Raise right arm over your head, bend your elbow so right hand is behind your head, and bend to the left as far as you can; repeat with left arm, hand, and side.
Lift your right arm over your head and straight up; move it forward, down, and back drawing a large circle; repeat with the left arm.
Squeeze your face, eyes, mouth, cheeks, making them all tight and small; now
quickly open your eyes and mouth as wide as possible. Desired outcome: Relieves tension, feels good — gets a laugh if anyone is watching!
- Time: 10–15 minutes
- Purpose: Encourages risk
- Participants: All can play—one at a time
- Materials needed: Music
Everyone stands in a room leaving a path through the middle of the group.
One person at a time walks or dances through the path from one end to the other. Each person in turn must follow, but each walk or dance step must be different than any that have been done before.
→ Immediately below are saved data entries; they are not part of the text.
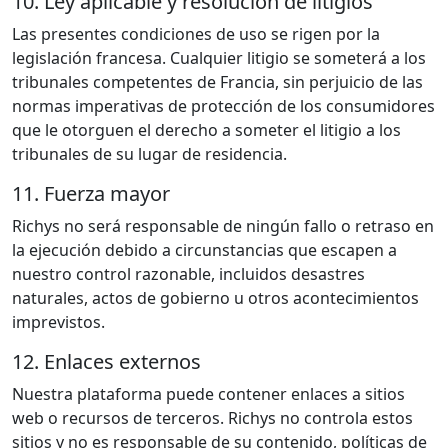
10. Ley aplicable y resolución de litigios
Las presentes condiciones de uso se rigen por la
legislación francesa. Cualquier litigio se someterá a los
tribunales competentes de Francia, sin perjuicio de las
normas imperativas de protección de los consumidores
que le otorguen el derecho a someter el litigio a los
tribunales de su lugar de residencia.
11. Fuerza mayor
Richys no será responsable de ningún fallo o retraso en
la ejecución debido a circunstancias que escapen a
nuestro control razonable, incluidos desastres
naturales, actos de gobierno u otros acontecimientos
imprevistos.
12. Enlaces externos
Nuestra plataforma puede contener enlaces a sitios
web o recursos de terceros. Richys no controla estos
sitios y no es responsable de su contenido, políticas de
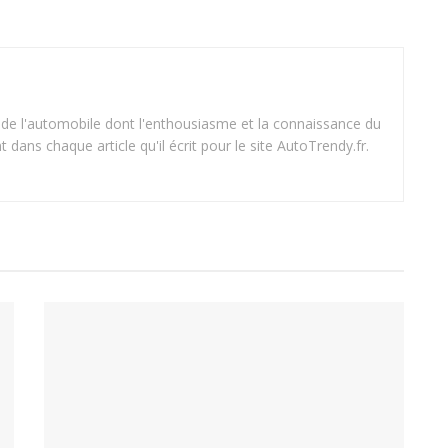
 de l'automobile dont l'enthousiasme et la connaissance du
dans chaque article qu'il écrit pour le site AutoTrendy.fr.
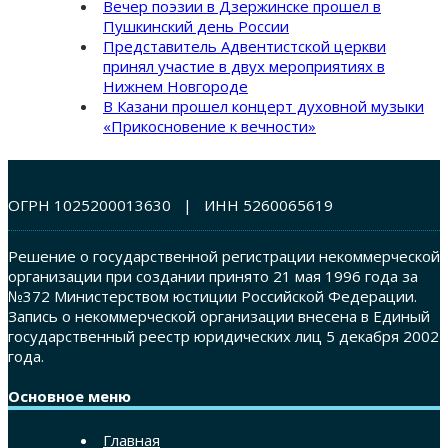
Вечер поэзии в Дзержинске прошел в
Пушкинский день России
Представитель Адвентистской церкви
принял участие в двух мероприятиях в
Нижнем Новгороде
В Казани прошел концерт духовной музыки
«Прикосновение к вечности»
ОГРН 1025200013630 | ИНН 5260065619
Решение о государственной регистрации некоммерческой
организации при создании принято 21 мая 1996 года за
№372 Министерством юстиции Российской Федерации.
Запись о некоммерческой организации внесена в Единый
государственный реестр юридических лиц 5 декабря 2002
года.
Основное меню
Главная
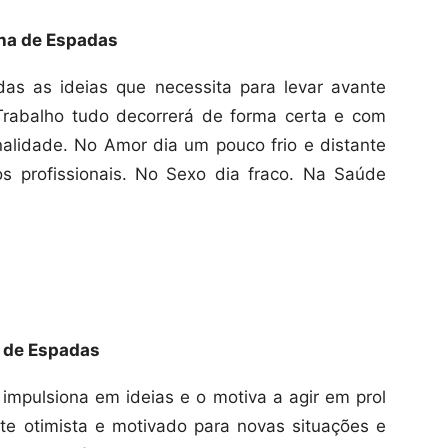
ha de Espadas
das as ideias que necessita para levar avante
 Trabalho tudo decorrerá de forma certa e com
alidade. No Amor dia um pouco frio e distante
 profissionais. No Sexo dia fraco. Na Saúde
 de Espadas
 impulsiona em ideias e o motiva a agir em prol
te otimista e motivado para novas situações e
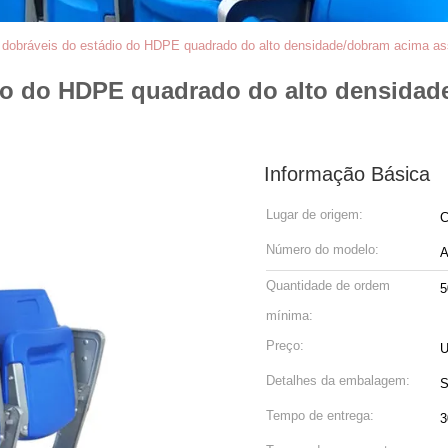
dobráveis do estádio do HDPE quadrado do alto densidade/dobram acima as
io do HDPE quadrado do alto densidad
Informação Básica
Lugar de origem:
C
Número do modelo:
A
Quantidade de ordem
5
mínima:
Preço:
U
Detalhes da embalagem:
S
Tempo de entrega:
3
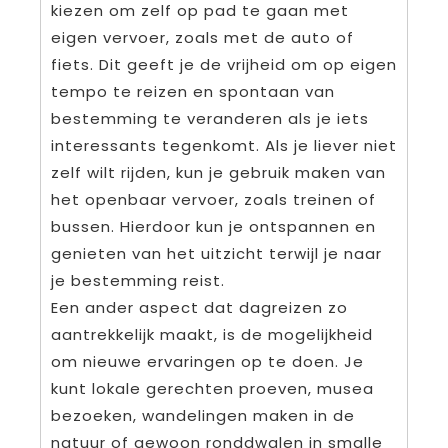
kiezen om zelf op pad te gaan met
eigen vervoer, zoals met de auto of
fiets. Dit geeft je de vrijheid om op eigen
tempo te reizen en spontaan van
bestemming te veranderen als je iets
interessants tegenkomt. Als je liever niet
zelf wilt rijden, kun je gebruik maken van
het openbaar vervoer, zoals treinen of
bussen. Hierdoor kun je ontspannen en
genieten van het uitzicht terwijl je naar
je bestemming reist.
Een ander aspect dat dagreizen zo
aantrekkelijk maakt, is de mogelijkheid
om nieuwe ervaringen op te doen. Je
kunt lokale gerechten proeven, musea
bezoeken, wandelingen maken in de
natuur of gewoon ronddwalen in smalle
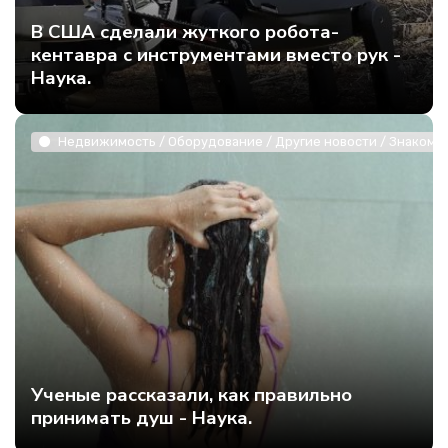
В США сделали жуткого робота-
кентавра с инструментами вместо рук -
Наука.
Недвижимость / Оборудование / Другие новости / Знакомст
Ученые рассказали, как правильно
принимать душ - Наука.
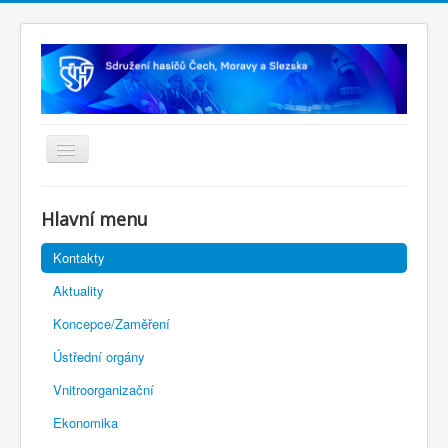
Úvodní stránka
Hlavní menu
Rejstřík sportu
Kontakty
Novelizace Stanov SH ČMS
Aktuality
Plán činnosti 2026
Koncepce/Zaměření
Kalendář akcí
Ústřední orgány
Výhody pro členy
Vnitroorganizační
Portál REDENOX
Ekonomika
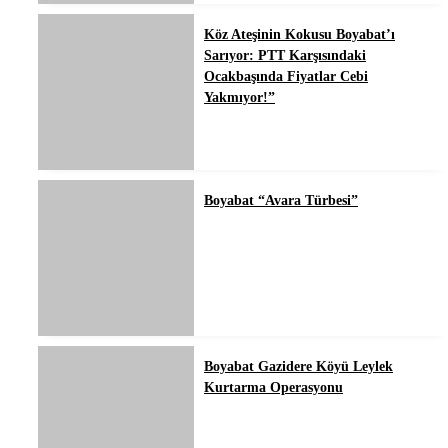
Köz Ateşinin Kokusu Boyabat’ı
Sarıyor: PTT Karşısındaki
Ocakbaşında Fiyatlar Cebi
Yakmıyor!”
Boyabat “Avara Türbesi”
Boyabat Gazidere Köyü Leylek
Kurtarma Operasyonu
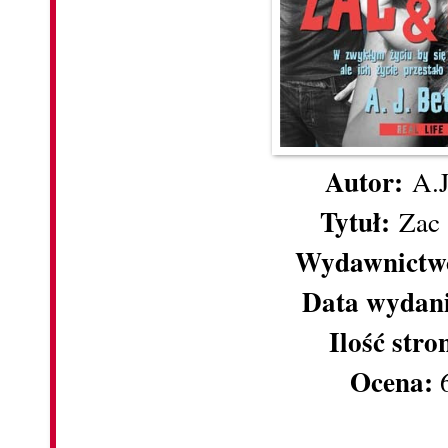
Autor:
A.J
Tytuł:
Zac
Wydawnictw
Data wydan
Ilość stro
Ocena:
6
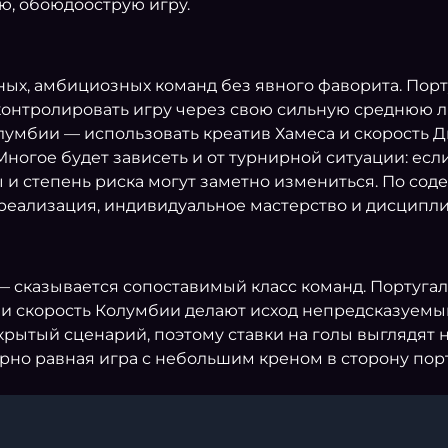
ю, обоюдоострую игру.
ных, амбициозных команд без явного фаворита. Пор
контролировать игру через свою сильную среднюю 
лумбии — использовать креатив Хамеса и скорость Ди
Многое будет зависеть и от турнирной ситуации: если
ы и степень риска могут заметно измениться. По со
— реализация, индивидуальное мастерство и дисципли
— сказывается сопоставимый класс команд. Португал
в и скорость Колумбии делают исход непредсказуем
крытый сценарий, поэтому ставки на голы выглядят 
но равная игра с небольшим креном в сторону порт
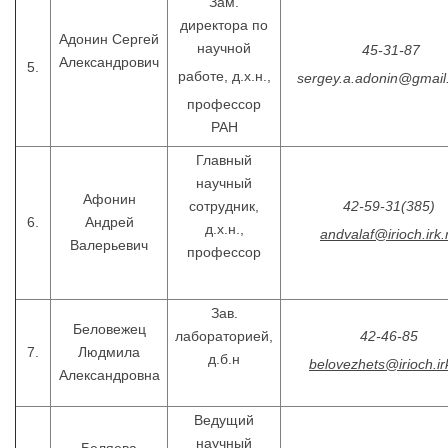
Зам.
директора по
Адонин Сергей
научной
45-31-87
Александрович
5.
работе, д.х.н.,
sergey.a.adonin@gmai
профессор
РАН
Главный
научный
Афонин
сотрудник,
42-59-31(385)
6.
Андрей
д.х.н.,
andvalaf@irioch.irk.
Валерьевич
профессор
Зав.
Беловежец
лабораторией,
42-46-85
7.
Людмила
д.б.н
belovezhets@irioch.ir
Александровна
Ведущий
научный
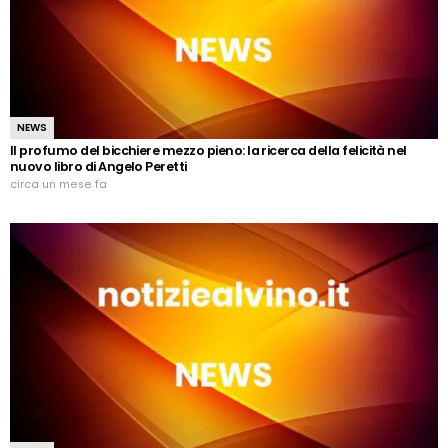
NEWS
Il profumo del bicchiere mezzo pieno: la ricerca della felicità nel
nuovo libro di Angelo Peretti
circa un mese fa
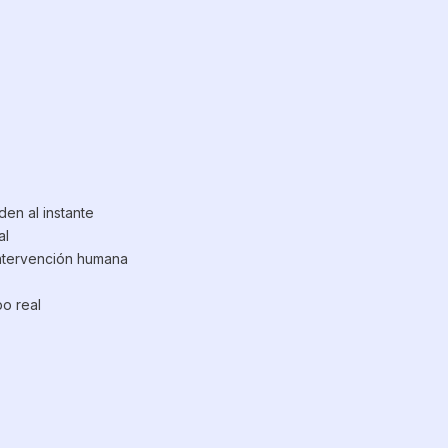
en al instante
al
intervención humana
o real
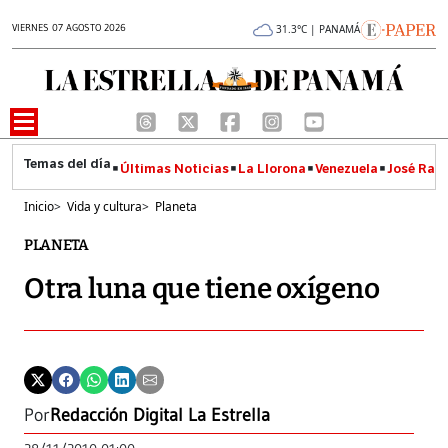
VIERNES 07 AGOSTO 2026
31.3°C | PANAMÁ
Últimas Noticias
La Llorona
Venezuela
José Raúl
Inicio
>
Vida y cultura
>
Planeta
PLANETA
Otra luna que tiene oxígeno
Por
Redacción Digital La Estrella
As one person said, “After you’ve behaved like an idiot, for the rest of the day you’ll take any risk to get the job done!”
- Time: A few seconds
- Purpose: Encourages all to be conscious of attitudes they are displaying
- Participants: Everyone can play
- Materials needed: Attitude buttons
Have buttons or laminated cards with a variety of attitudes on them; such as happy, angry, friendly, generous, sad, worried, excellent, etc. As each person enters work, allow them to pick the attitude they would like to display. People who pick unattractive ones can be avoided and the pleasant ones will get all the smiles, encouragement, and positive attention. Anyone can change their ‘button attitude’ at any time.
Bring awareness about how transparent our moods are and what we get as a result.